- EXERCISE DIRECTIONS: Please repeat exactly the lines below from the one containing "2.5.2 REACT JS" down to the one containing "The competence rule", both included, and nothing else.
═════ RECORDS SHOWN
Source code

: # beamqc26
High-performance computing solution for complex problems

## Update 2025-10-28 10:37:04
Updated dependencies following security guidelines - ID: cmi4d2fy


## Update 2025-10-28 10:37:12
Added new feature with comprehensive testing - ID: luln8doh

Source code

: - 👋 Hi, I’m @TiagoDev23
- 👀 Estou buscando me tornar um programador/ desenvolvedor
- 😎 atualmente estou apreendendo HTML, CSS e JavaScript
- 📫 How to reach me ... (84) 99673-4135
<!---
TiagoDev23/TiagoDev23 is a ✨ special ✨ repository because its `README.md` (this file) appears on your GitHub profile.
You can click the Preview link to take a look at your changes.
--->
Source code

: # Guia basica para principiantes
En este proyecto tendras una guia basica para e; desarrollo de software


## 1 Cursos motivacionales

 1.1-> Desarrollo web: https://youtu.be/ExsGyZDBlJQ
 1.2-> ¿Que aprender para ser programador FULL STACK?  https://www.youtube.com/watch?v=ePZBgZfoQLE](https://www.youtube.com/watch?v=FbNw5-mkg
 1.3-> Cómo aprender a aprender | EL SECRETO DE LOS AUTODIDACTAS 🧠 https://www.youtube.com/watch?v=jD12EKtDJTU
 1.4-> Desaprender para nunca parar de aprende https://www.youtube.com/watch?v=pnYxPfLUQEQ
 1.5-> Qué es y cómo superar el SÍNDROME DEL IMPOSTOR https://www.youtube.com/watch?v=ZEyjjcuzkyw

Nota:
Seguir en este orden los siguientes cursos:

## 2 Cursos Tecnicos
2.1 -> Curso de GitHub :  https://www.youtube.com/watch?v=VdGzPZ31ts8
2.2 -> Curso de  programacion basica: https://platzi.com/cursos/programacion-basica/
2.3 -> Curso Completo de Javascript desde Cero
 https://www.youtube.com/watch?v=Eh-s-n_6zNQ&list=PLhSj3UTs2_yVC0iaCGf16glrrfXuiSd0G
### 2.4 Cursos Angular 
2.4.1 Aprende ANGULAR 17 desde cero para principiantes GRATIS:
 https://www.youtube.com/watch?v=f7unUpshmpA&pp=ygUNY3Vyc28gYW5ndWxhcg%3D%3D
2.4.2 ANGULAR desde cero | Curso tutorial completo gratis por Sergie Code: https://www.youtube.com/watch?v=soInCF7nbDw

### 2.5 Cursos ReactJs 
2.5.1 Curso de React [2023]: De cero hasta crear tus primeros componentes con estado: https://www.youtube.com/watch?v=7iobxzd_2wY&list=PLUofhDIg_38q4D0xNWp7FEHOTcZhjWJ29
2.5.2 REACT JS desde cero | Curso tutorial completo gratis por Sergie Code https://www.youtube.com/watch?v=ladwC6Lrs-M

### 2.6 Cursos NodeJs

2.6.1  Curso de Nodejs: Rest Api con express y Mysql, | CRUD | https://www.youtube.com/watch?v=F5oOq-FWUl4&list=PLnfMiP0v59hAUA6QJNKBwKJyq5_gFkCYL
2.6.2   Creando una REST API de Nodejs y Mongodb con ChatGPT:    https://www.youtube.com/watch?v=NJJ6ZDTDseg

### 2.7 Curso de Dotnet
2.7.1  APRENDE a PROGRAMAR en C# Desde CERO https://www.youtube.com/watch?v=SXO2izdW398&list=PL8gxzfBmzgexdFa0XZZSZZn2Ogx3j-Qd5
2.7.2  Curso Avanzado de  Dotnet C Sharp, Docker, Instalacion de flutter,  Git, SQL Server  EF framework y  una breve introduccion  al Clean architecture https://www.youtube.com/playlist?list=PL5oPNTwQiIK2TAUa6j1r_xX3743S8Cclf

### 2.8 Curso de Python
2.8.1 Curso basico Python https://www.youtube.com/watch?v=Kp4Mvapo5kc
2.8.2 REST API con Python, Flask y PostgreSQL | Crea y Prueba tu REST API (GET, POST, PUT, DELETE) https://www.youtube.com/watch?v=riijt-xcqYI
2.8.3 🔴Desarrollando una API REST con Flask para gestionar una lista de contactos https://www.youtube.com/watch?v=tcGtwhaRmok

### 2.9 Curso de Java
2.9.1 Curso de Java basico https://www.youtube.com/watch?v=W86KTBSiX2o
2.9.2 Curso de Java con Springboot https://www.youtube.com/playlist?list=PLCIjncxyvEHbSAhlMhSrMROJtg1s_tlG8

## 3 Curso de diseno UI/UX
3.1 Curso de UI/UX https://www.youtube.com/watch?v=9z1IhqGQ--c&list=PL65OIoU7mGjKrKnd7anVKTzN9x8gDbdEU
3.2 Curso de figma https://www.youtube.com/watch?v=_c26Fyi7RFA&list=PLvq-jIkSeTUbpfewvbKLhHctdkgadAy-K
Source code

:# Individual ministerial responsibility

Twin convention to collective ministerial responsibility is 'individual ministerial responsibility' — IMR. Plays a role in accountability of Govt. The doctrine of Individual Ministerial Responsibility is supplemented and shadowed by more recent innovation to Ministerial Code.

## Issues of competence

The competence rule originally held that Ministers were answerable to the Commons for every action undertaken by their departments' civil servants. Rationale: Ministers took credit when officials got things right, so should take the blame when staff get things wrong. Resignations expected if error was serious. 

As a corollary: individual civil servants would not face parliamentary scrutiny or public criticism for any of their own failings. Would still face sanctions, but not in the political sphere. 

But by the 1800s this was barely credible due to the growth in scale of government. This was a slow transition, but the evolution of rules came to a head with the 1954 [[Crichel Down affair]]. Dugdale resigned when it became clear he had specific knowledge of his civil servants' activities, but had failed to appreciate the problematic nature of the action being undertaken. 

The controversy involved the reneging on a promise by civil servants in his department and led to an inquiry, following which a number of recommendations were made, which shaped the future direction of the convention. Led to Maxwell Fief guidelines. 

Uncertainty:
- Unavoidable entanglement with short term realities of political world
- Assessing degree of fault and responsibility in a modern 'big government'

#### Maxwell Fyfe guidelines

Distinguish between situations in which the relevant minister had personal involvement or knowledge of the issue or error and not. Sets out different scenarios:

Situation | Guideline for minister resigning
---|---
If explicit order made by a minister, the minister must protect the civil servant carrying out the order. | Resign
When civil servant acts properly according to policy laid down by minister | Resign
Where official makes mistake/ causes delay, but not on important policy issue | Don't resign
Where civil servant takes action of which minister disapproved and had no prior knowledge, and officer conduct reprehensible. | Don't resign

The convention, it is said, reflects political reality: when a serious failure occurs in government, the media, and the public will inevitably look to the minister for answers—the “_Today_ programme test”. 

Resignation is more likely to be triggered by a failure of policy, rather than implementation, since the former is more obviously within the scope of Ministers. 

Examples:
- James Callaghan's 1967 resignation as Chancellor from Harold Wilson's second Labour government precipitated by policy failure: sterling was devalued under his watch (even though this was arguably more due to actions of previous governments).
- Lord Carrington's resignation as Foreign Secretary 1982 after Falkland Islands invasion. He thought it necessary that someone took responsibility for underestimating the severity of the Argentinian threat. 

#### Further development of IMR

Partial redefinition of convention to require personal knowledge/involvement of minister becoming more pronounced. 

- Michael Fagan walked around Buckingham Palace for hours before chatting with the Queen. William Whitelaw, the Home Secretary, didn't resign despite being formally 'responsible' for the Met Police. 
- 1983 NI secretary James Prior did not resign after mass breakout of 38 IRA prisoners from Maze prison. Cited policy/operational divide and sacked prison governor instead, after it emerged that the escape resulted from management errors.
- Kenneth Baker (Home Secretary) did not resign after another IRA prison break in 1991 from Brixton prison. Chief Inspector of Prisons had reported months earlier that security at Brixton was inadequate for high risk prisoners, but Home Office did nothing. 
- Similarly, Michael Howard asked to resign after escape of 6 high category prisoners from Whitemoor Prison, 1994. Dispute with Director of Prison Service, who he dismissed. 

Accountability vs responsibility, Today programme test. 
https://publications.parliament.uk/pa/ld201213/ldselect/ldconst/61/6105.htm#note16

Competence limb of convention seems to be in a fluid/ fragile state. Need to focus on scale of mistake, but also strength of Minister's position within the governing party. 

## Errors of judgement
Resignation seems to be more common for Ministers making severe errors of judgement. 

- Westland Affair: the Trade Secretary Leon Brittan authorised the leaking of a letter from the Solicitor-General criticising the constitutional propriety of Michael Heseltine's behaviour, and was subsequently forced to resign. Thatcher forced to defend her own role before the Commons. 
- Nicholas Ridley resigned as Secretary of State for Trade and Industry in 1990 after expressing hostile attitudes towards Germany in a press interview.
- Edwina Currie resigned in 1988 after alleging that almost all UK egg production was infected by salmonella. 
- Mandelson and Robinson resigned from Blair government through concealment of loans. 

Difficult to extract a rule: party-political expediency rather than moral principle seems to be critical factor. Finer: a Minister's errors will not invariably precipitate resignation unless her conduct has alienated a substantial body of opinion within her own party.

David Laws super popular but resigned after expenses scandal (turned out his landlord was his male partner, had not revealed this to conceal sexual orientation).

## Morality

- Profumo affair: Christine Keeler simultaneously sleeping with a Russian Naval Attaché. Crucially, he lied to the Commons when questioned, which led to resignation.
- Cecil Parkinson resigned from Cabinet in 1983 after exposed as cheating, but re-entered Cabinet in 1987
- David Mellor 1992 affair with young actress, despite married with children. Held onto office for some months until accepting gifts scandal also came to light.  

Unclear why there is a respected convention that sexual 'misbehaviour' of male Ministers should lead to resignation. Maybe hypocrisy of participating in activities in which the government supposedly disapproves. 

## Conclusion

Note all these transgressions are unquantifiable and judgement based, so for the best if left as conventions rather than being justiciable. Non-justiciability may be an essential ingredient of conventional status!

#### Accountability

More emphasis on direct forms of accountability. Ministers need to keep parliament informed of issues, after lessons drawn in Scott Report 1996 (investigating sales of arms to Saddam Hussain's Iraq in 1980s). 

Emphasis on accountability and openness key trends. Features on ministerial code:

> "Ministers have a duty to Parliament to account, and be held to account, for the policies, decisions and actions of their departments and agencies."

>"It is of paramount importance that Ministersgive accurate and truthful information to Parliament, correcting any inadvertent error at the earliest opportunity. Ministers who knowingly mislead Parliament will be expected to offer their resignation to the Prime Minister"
══════════
═════ RECORDS SHOWN
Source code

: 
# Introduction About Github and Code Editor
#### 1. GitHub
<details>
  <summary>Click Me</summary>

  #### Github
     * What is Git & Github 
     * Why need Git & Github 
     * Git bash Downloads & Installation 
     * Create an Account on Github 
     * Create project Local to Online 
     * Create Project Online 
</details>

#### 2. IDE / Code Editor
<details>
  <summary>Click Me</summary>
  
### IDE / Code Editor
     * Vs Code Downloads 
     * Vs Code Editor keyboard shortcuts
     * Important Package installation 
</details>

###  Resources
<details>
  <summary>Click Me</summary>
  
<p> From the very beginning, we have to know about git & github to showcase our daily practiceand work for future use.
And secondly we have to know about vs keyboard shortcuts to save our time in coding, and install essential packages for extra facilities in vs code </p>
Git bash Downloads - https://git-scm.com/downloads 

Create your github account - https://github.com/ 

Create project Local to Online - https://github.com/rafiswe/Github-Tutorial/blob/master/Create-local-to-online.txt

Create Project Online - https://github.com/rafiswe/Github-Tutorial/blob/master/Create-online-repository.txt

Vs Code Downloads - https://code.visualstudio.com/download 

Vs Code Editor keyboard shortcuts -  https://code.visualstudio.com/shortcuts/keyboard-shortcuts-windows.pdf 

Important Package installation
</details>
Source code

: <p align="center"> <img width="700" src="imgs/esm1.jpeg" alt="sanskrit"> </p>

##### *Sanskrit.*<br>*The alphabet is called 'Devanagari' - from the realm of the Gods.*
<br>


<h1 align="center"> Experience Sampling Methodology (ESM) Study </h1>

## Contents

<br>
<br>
══════════
- ANSWER SPACE:
2.5.2 REACT JS desde cero | Curso tutorial completo gratis por Sergie Code https://www.youtube.com/watch?v=ladwC6Lrs-M

### 2.6 Cursos NodeJs

2.6.1  Curso de Nodejs: Rest Api con express y Mysql, | CRUD | https://www.youtube.com/watch?v=F5oOq-FWUl4&list=PLnfMiP0v59hAUA6QJNKBwKJyq5_gFkCYL
2.6.2   Creando una REST API de Nodejs y Mongodb con ChatGPT:    https://www.youtube.com/watch?v=NJJ6ZDTDseg

### 2.7 Curso de Dotnet
2.7.1  APRENDE a PROGRAMAR en C# Desde CERO https://www.youtube.com/watch?v=SXO2izdW398&list=PL8gxzfBmzgexdFa0XZZSZZn2Ogx3j-Qd5
2.7.2  Curso Avanzado de  Dotnet C Sharp, Docker, Instalacion de flutter,  Git, SQL Server  EF framework y  una breve introduccion  al Clean architecture https://www.youtube.com/playlist?list=PL5oPNTwQiIK2TAUa6j1r_xX3743S8Cclf

### 2.8 Curso de Python
2.8.1 Curso basico Python https://www.youtube.com/watch?v=Kp4Mvapo5kc
2.8.2 REST API con Python, Flask y PostgreSQL | Crea y Prueba tu REST API (GET, POST, PUT, DELETE) https://www.youtube.com/watch?v=riijt-xcqYI
2.8.3 🔴Desarrollando una API REST con Flask para gestionar una lista de contactos https://www.youtube.com/watch?v=tcGtwhaRmok

### 2.9 Curso de Java
2.9.1 Curso de Java basico https://www.youtube.com/watch?v=W86KTBSiX2o
2.9.2 Curso de Java con Springboot https://www.youtube.com/playlist?list=PLCIjncxyvEHbSAhlMhSrMROJtg1s_tlG8

## 3 Curso de diseno UI/UX
3.1 Curso de UI/UX https://www.youtube.com/watch?v=9z1IhqGQ--c&list=PL65OIoU7mGjKrKnd7anVKTzN9x8gDbdEU
3.2 Curso de figma https://www.youtube.com/watch?v=_c26Fyi7RFA&list=PLvq-jIkSeTUbpfewvbKLhHctdkgadAy-K
Source code

:# Individual ministerial responsibility

Twin convention to collective ministerial responsibility is 'individual ministerial responsibility' — IMR. Plays a role in accountability of Govt. The doctrine of Individual Ministerial Responsibility is supplemented and shadowed by more recent innovation to Ministerial Code.

## Issues of competence

The competence rule originally held that Ministers were answerable to the Commons for every action undertaken by their departments' civil servants. Rationale: Ministers took credit when officials got things right, so should take the blame when staff get things wrong. Resignations expected if error was serious. 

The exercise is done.